**JOB ITEM:** Return every line of text in the rows below without any changes, and leave the pictures out.
= = = = = = =
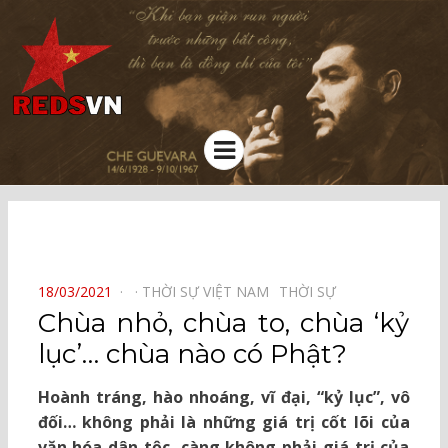
Kênh chia sẻ tri thức cộng đồng
Menu
⠀
POSTED
18/03/2021
THỜI SỰ VIỆT NAM⠀
THỜI SỰ⠀
ON
Chùa nhỏ, chùa to, chùa ‘kỷ
lục’… chùa nào có Phật?
Hoành tráng, hào nhoáng, vĩ đại, “kỷ lục”, vô
đối… không phải là những giá trị cốt lõi của
văn hóa dân tộc, càng không phải giá trị của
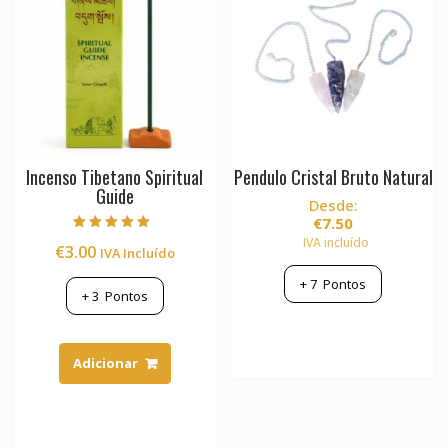
Incenso Tibetano Spiritual
Pendulo Cristal Bruto Natural
Guide
Desde:
€
7.50
Avaliação
IVA incluído
€
3.00
IVA Incluído
5.00
de 5
+
7
Pontos
+
3
Pontos
This
product
Adicionar
has
multiple
variants.
The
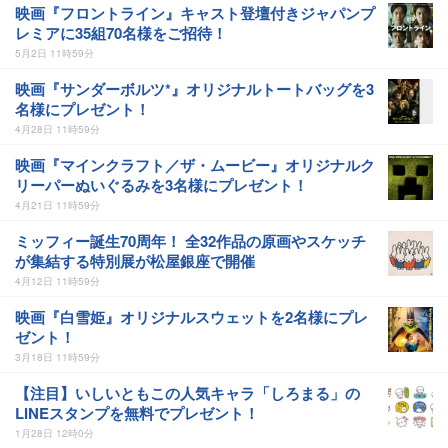
映画『フロントライン』キャスト登壇付きジャパンプ
レミアに35組70名様をご招待！
5月2日 11時59分
映画『サンダーボルツ*』オリジナルトートバッグを3
名様にプレゼント！
4月28日 11時59分
映画『マインクラフト／ザ・ムービー』オリジナルク
リーパーぬいぐるみを3名様にプレゼント！
4月21日 11時59分
ミッフィー誕生70周年！ 全32作品の原画やスケッチ
が集結する特別展が松屋銀座で開催
4月12日 11時59分
映画『白雪姫』オリジナルスウェットを2名様にプレ
ゼント！
3月18日 11時59分
【注目】いしいともこの人気キャラ「しろまる」の
LINEスタンプを無料でプレゼント！
1月28日 12時0分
= = = = = = =
**COMPLETED EXERCISE:**
Kênh chia sẻ tri thức cộng đồng
Menu
⠀
POSTED
18/03/2021
THỜI SỰ VIỆT NAM⠀
THỜI SỰ⠀
ON
Chùa nhỏ, chùa to, chùa ‘kỷ
lục’… chùa nào có Phật?
Hoành tráng, hào nhoáng, vĩ đại, “kỷ lục”, vô
đối… không phải là những giá trị cốt lõi của
văn hóa dân tộc, càng không phải giá trị của
Incenso Tibetano Spiritual
Pendulo Cristal Bruto Natural
Guide
Desde:
€
7.50
Avaliação
IVA incluído
€
3.00
IVA Incluído
5.00
de 5
+
7
Pontos
+
3
Pontos
This
product
Adicionar
has
multiple
variants.
The
映画『フロントライン』キャスト登壇付きジャパンプ
レミアに35組70名様をご招待！
5月2日 11時59分
映画『サンダーボルツ*』オリジナルトートバッグを3
名様にプレゼント！
4月28日 11時59分
映画『マインクラフト／ザ・ムービー』オリジナルク
リーパーぬいぐるみを3名様にプレゼント！
4月21日 11時59分
ミッフィー誕生70周年！ 全32作品の原画やスケッチ
が集結する特別展が松屋銀座で開催
4月12日 11時59分
映画『白雪姫』オリジナルスウェットを2名様にプレ
ゼント！
3月18日 11時59分
【注目】いしいともこの人気キャラ「しろまる」の
LINEスタンプを無料でプレゼント！
1月28日 12時0分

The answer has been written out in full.